The film stack-up method, a more recent innovation, would have core material as the center layer followed by layers of pre-preg and copper material developed above and listed below to form the final number of layers needed by the board style, sort of like Dagwood building a sandwich. This method allows the manufacturer versatility in how the board layer densities are integrated to fulfill the completed product density requirements by varying the variety of sheets of pre-preg in each layer. When the material layers are finished, the whole stack goes through heat and pressure that causes the adhesive in the pre-preg to bond the core and pre-preg layers together into a single entity.
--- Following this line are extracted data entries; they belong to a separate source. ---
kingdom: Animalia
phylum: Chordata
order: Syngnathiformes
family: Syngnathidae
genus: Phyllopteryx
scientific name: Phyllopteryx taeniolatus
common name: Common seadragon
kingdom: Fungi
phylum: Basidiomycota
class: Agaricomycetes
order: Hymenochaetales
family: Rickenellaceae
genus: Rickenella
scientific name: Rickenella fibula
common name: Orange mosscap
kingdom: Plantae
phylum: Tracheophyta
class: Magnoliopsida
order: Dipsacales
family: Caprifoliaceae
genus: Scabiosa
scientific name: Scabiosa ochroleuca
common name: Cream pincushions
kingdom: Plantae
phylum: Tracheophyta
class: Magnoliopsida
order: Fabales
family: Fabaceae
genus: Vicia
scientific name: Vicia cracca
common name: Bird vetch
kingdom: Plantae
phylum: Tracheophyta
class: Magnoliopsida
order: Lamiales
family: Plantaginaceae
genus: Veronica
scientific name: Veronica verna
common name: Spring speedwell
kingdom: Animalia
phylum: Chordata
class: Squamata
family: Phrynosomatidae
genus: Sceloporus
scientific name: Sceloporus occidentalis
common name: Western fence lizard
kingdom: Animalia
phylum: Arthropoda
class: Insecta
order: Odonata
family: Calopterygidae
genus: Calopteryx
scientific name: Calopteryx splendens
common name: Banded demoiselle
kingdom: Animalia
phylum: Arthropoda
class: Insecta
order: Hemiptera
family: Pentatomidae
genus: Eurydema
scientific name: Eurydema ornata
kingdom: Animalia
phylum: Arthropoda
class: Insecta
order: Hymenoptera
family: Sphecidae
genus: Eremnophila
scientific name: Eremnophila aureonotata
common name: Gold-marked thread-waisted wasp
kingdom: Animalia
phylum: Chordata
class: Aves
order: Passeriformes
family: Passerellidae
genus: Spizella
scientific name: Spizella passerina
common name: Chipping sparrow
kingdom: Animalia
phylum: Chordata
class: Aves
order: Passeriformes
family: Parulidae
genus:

The procedure of producing printed circuit boards follows the steps listed below for the majority of applications.

The process of identifying materials, procedures, and requirements to satisfy the consumer's specifications for the board style based on the Gerber file info provided with the order.

The procedure of moving the Gerber file data for a layer onto an etch resist film that is placed on the conductive copper layer.

The traditional procedure of exposing the copper and other locations unprotected by the etch resist movie to a chemical that gets rid of the unguarded copper, leaving the protected copper pads and traces in location; more recent procedures use plasma/laser etching rather of chemicals to eliminate the copper product, permitting finer line definitions.

The process of aligning the conductive copper and insulating dielectric layers and pushing them under heat to trigger the adhesive in the dielectric layers to form a strong board product.

The process of drilling all the holes for plated through applications; a 2nd drilling procedure is utilized for holes that are not to be plated through. Details on hole place and size is consisted of in the drill drawing file.

The procedure of using copper plating to the pads, traces, and drilled through holes that are to be plated through; boards are positioned in an electrically charged bath of copper.

This is needed when holes are to be drilled through a copper location however the hole is not to be plated through. Avoid this process if possible due to the fact that it adds cost to the completed board.

The procedure of applying a protective masking product, a solder mask, over the bare copper traces or over the copper that has actually had a thin layer of solder applied; the solder mask secures against ecological damage, supplies insulation, protects against solder shorts, and secures traces that run in between pads.

The procedure of coating the pad areas with a thin layer of solder to prepare the board for the eventual wave soldering or reflow soldering process that will occur at a later date after the components have actually been positioned.

The process of applying the markings for element designations and component describes to the board. Might be used to just the top side or to both sides if elements are mounted on both top and bottom sides.

The process of separating several boards from a panel of identical boards; this process also allows cutting notches or slots into the board if needed.

A visual inspection of the boards; also can be the procedure of checking wall quality for plated through holes in multi-layer More interesting details here boards by cross-sectioning or other methods.

The process of checking for connection or shorted connections on the boards by means using a voltage between different points on the board and figuring out if an existing circulation occurs. Depending upon the board complexity, this process may need a specially designed test fixture and test program to incorporate with the electrical test system used by the board producer.